Closed
Description
Context
Call to following functions are blocking the main loop and the server stuck for all slots / requests in method update_slots
Global:
- llama_batch_clear
- llama_decode
- llama_kv_cache_seq_cp
Per slot:
- llama_batch_add
- llama_kv_cache_seq_rm
- llama_kv_cache_seq_add
- llama_kv_cache_seq_div
- llama_sampling_free
- llama_sampling_init
- llama_sampling_accept
- llama_sampling_reset
- llama_tokenize
If prompt is big enough, self extend or continuous batching are enabled.
Proposal
We need to separate slots state management, tokens retrieval from slots processing but keeping one batch for the whole server.

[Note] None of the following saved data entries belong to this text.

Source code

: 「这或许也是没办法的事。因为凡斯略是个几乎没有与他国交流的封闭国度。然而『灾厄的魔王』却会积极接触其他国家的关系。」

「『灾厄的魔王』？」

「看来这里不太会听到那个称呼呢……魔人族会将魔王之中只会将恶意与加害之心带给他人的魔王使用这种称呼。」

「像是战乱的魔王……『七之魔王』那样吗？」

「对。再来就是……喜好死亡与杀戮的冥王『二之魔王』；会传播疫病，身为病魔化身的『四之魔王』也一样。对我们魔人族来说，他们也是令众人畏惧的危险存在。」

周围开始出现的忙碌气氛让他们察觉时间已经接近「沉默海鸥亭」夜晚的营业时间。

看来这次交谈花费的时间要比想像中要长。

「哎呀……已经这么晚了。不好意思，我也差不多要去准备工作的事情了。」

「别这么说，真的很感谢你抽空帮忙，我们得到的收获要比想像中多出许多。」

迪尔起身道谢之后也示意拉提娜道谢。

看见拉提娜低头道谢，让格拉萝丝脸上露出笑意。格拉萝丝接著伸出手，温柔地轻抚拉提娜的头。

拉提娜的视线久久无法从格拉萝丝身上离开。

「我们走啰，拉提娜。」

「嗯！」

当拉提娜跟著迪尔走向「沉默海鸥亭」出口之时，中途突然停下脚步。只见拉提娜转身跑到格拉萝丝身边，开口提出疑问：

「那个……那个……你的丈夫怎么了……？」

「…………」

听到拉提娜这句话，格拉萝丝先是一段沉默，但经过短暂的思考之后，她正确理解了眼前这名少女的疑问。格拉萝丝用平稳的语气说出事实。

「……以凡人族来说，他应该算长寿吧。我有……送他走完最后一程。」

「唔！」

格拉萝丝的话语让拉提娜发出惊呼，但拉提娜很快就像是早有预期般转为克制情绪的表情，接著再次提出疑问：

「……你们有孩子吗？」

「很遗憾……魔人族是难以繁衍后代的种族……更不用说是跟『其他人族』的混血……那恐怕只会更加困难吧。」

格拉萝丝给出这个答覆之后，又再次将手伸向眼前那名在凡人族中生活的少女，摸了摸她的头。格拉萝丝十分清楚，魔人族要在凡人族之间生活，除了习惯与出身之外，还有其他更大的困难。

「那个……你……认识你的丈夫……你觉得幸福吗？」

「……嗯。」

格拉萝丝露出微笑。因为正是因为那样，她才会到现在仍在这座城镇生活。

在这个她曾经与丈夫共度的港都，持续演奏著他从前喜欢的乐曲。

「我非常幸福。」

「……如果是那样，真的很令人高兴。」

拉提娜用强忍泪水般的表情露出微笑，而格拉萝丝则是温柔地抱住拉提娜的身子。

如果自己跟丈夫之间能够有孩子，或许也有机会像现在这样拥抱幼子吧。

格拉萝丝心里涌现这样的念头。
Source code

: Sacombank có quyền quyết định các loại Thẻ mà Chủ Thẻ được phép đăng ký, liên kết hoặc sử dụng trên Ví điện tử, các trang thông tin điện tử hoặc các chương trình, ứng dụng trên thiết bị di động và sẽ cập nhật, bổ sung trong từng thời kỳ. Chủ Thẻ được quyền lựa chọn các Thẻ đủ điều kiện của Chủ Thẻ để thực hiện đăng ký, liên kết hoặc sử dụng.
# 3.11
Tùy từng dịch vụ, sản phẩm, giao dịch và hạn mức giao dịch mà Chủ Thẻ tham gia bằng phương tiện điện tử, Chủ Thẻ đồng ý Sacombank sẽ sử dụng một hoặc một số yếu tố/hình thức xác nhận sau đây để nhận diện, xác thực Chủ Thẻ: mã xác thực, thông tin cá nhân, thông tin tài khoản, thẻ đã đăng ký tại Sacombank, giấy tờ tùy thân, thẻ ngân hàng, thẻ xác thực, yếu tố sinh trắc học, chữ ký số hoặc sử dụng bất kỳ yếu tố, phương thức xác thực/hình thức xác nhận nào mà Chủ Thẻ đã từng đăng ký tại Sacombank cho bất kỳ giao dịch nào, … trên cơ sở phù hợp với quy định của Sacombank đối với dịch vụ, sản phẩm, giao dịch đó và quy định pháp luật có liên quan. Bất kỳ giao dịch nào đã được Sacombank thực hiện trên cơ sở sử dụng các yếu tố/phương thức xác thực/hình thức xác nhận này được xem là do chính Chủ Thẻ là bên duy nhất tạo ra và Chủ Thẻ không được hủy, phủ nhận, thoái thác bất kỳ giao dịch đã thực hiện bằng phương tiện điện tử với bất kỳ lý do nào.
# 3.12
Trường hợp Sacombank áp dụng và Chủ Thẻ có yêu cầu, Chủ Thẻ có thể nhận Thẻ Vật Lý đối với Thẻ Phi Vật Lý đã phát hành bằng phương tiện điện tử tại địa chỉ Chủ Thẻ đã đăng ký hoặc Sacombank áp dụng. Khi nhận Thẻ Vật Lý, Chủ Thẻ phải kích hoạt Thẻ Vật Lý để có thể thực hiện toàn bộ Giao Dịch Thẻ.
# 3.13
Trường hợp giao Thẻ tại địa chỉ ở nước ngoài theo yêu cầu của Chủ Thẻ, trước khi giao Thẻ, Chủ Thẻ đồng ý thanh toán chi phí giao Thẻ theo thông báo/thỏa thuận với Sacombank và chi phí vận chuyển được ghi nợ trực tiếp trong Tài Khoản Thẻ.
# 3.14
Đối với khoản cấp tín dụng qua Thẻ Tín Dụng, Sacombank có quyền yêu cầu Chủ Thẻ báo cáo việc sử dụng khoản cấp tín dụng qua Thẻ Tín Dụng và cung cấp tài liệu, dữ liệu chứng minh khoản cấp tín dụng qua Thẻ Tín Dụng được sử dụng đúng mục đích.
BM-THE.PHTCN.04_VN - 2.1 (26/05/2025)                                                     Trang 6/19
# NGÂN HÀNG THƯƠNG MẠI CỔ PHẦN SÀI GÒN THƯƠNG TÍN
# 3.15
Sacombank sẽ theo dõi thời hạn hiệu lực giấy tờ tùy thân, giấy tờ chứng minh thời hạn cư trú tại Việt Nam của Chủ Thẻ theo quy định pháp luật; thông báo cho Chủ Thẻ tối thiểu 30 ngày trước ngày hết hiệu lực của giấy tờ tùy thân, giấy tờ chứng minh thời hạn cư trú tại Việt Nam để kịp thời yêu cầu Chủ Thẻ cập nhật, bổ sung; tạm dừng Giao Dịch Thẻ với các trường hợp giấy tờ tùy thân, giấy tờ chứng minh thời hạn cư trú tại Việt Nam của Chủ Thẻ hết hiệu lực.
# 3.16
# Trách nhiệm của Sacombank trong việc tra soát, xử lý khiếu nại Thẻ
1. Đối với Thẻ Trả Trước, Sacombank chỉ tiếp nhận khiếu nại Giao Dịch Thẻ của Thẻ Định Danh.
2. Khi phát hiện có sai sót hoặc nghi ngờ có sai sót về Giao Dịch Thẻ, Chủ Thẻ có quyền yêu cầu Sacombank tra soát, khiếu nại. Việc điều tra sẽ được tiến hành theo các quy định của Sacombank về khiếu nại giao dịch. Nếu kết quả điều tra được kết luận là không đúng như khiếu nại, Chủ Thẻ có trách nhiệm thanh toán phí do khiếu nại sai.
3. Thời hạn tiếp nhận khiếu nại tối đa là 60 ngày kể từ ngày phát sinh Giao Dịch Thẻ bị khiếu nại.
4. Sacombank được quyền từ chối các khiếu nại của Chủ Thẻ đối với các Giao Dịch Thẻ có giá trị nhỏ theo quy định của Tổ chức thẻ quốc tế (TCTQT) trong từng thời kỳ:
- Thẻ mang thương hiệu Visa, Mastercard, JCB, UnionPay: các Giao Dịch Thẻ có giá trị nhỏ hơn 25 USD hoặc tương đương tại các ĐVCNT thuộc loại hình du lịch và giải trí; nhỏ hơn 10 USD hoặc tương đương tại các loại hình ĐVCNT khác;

Firstly, it should be well tested and reproducible in the test server framework in a slow test with a real prompt and model (as in the passkey).
I see 3 options:
- We are fine with that, let's wait for the high-level llama api with its own thread pool
- Yet another threadpool (+ the http request pool). Initialized with
n_slots
which will call all this function asynchronously - Use the httplib request thread to call these blocking function
@ggerganov @ngxson please confirm the list of blocking method, which one must be thread safe (I meant only in the main loop).
I am welling to implement option 2 or 3, assign me back the issue if you are OK.